A further insight into software development is “negative feedback”. For most of history, adding more features to a product has cost time and money. So you don't add more features to something unless there is clear and ongoing demand for it. But to add extra features to software is more or less free, once the development is done – it adds no cost to the product, and if the product now does more, surely this is a benefit? Of course, the opposite is true. Being presented with several commands is almost always complex, and it usually takes better design to remove controls than to add them. Cooper points out how Microsoft, with the biggest budget of any software company to get its products right, nonetheless loads them with little-used and unnecessary features – unnecessary, that is, for most of us. In all releases of Office up to 2003, minor features and core features would be placed next to each other in drop-down menus, thereby making the selection of any feature more difficult.

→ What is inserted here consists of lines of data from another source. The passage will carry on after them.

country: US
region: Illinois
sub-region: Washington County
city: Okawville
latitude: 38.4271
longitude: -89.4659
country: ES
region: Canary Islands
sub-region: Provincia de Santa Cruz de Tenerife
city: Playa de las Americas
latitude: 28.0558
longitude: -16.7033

There must be a better way than this, cries Cooper, and of course he provides the answer. “Interaction design” is his term for a rigorous design process that should take place before a line of code is written, much like a Hollywood film spends months in preproduction before the cameras roll – it is cheaper, and more effective, when managed in this way. Interaction design involves the use of personas, and Cooper's book provides one of the most convincing justifications for personas I have read. These are imaginary actors whose use of the software is the use case so beloved of modern design teams. Intriguingly, Cooper insists on naming them, which is sensible, but also demands we should have at most three personas for one software program, and in fact implies we should ideally reduce that to one. That's a tough challenge indeed!

In practice, he slightly disproves his own recommendation with the first case study he gives, a project for in-flight entertainment. Passengers want to choose their in-flight movie, and this program was to provide that choice, at the back of every seat on the plane. The solution they came up with satisfied two groups of users. For the technically innocent, who had no knowledge of selecting from menus, they simply lined up all the film posters in one long horizontal band on the passenger's screen. All you did was turn the single interactive scrolling button until you reached a film you wanted, and selected the film. But for more sophisticated users, they provided a horizontal bar at the bottom of the screen with additional options. So it was possible to provide a use case for two different personas in the one program.

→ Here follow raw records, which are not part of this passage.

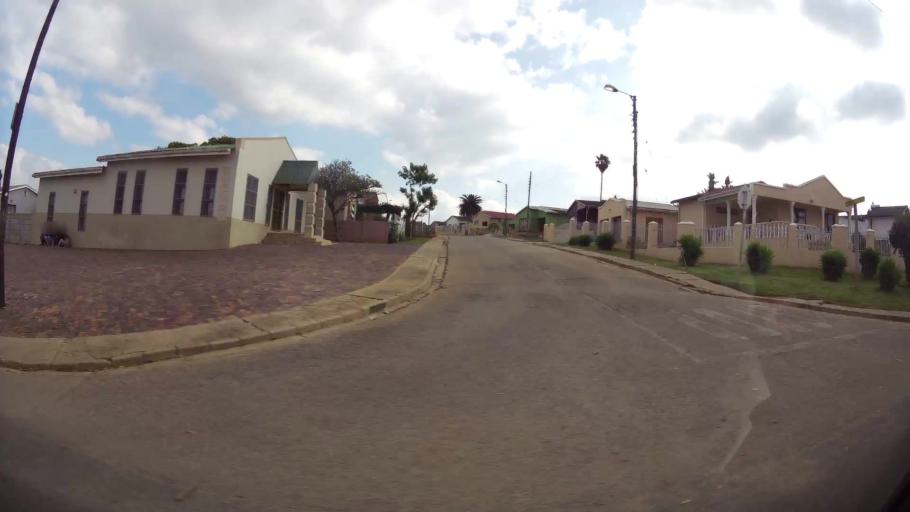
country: ZA
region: Eastern Cape
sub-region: Nelson Mandela Bay Metropolitan Municipality
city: Uitenhage
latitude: -33.7366
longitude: 25.3811
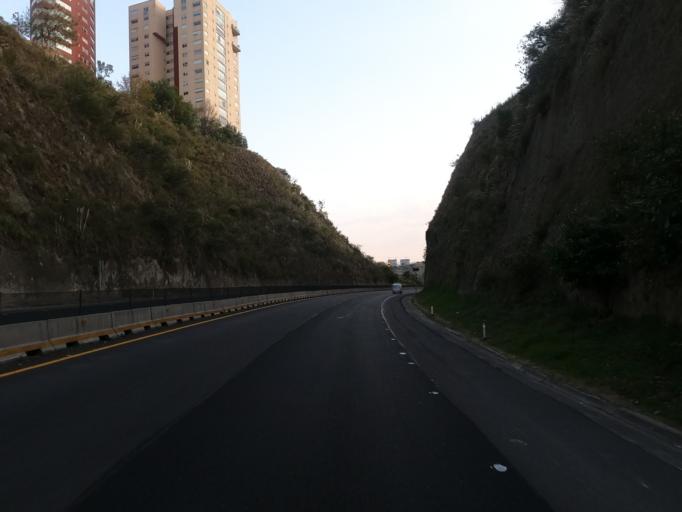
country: MX
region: Mexico
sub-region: Naucalpan de Juarez
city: Ejido el Castillo
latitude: 19.4278
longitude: -99.2952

In this way, some of the author's more dramatic recommendations look decidedly risky. Can you really create a successful car that has been rejected by 80% of the focus groups on which it was tested? Cooper's example is the car that meets all needs fairly well – the family user, the single person with shopping, and so on. But by meeting everyone's need partly, the car will never be perfect for anybody.

I'm not entirely convinced by that one, but I am inclined to agree with many of the book's proposals, since so many of Cooper's insights are spot-on. Why is it, asks the author, that computers are so stupid? They throw away information about their user even when the computer has only had that one user in its entire lifetime – yet after years of use, it still doesn't know anything about you.

If you want to know how programmers think, then this is the book for you. In a hundred years, when the terms Microsoft and Apple are like hieroglyphics carved in stone and only understood by archaeologists, the insights about programmers in this book will survive. Like many of these revolutionary guides to software, this book is better at describing the disaster than solving it. We can all agree that existing software is horrendous. But Cooper's vision where companies abandon deadlines and give full control to the interaction designers who can work in a team without developers or outside interference to create a product design is optimistic, and based to some extent on the classic consultant's cry “trust me – I can solve it”. I don't think even designers have all the answers to the problems we expect software to solve. But for a guide to pointing out the worst excesses of developer-led IT, this book has no equal.